How to change which workers are deployed
By default, the Helm Chart is configured to deploy a luminous-base
worker and a llama-3.1-8b-instruct
worker. If you want to deploy other workers, you can do so by adding the following configuration to the values.yaml
file.
Make sure to download the model weights first. You can find instructions on how to do that in the How to download model weights section.
Luminous workers
Add the following configuration to the values.yaml
file to deploy a luminous-base
worker:
inference-worker:
...
checkpoints:
...
- generator:
type: "luminous"
pipeline_parallel_size: 1
tensor_parallel_size: 1
tokenizer_path: "luminous-base-2022-04/alpha-001-128k.json"
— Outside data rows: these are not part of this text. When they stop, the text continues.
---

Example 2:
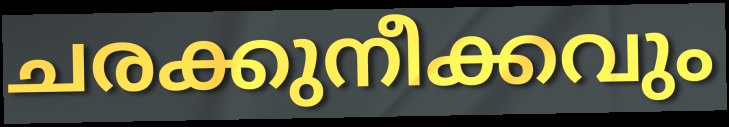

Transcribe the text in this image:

ചരക്കുനീക്കവും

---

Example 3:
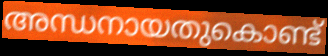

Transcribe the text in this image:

അന്ധനായതുകൊണ്ട്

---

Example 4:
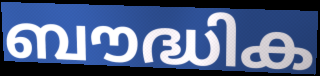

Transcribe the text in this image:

ബൗദ്ധിക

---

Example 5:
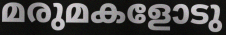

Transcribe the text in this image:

മരുമകളോടു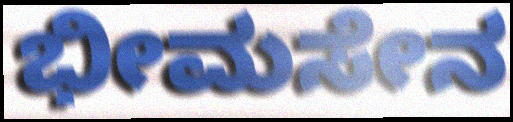
ಭೀಮಸೇನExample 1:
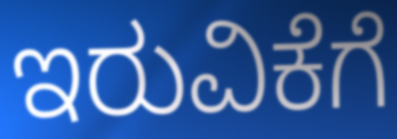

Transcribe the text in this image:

ಇರುವಿಕೆಗೆ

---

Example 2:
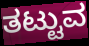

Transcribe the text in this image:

weight_set_directories: ["luminous-base-2022-04"]
queue: "luminous-base"
replicas: 1
modelVolumeClaim: "models-luminous-base"
Adjust the tokenizer_path
, queue
, modelVolumeClaim
and weight_set_directories
to match the weights you downloaded.
If you downloaded a model from huggingface, you need to set generator.huggingface_model_directory
to the download folder instead of using weight_set_directories
, e.g.:
...
- generator:
...
huggingface_model_directory: "meta-llama/Meta-Llama-3.1-8B-Instruct"
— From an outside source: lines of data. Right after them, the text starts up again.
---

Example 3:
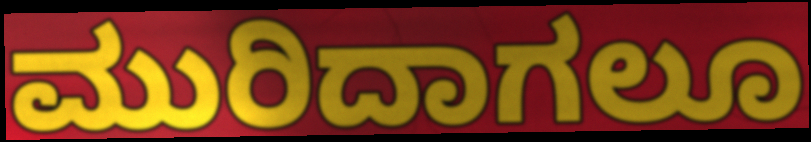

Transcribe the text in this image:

ಮುರಿದಾಗಲೂ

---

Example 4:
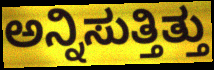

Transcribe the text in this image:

tokenizer_path: "meta-llama/Meta-Llama-3.1-8B-Instruct/tokenizer.json"
vLLM workers
Add the following configuration to the values.yaml
file to deploy a vllm-based llama-3.2-3b
worker:
inference-worker:
...
checkpoints:
...
- generator:
type: "vllm"
pipeline_parallel_size: 1
tensor_parallel_size: 1
model_path: "/models/meta-llama/Llama-3.2-3B"
queue: "llama-3.2-3b"
replicas: 1
modelVolumeClaim: "pharia-ai-models-llama-3.2-3b"
Adjust the tokenizer_path
, queue
, modelVolumeClaim
and weight_set_directories
to match the weights you downloaded.
Adjust the requested CPU and memory resources to values suitable for the particular model. Larger models require more than the default resources to be loaded. The highest usage occurs during startup. For an unknown model, you could either set the limits generously, monitor peak usage during worker startup, and then decrease the limits accordingly to save resources. Alternatively you could start with low limits and increase them until the worker starts successfully.
inference-worker:
...
checkpoints:
...
- generator:
...
resources:
limits:
cpu: "4"
memory: 32Gi
requests:
cpu: "4"
memory: 32Gi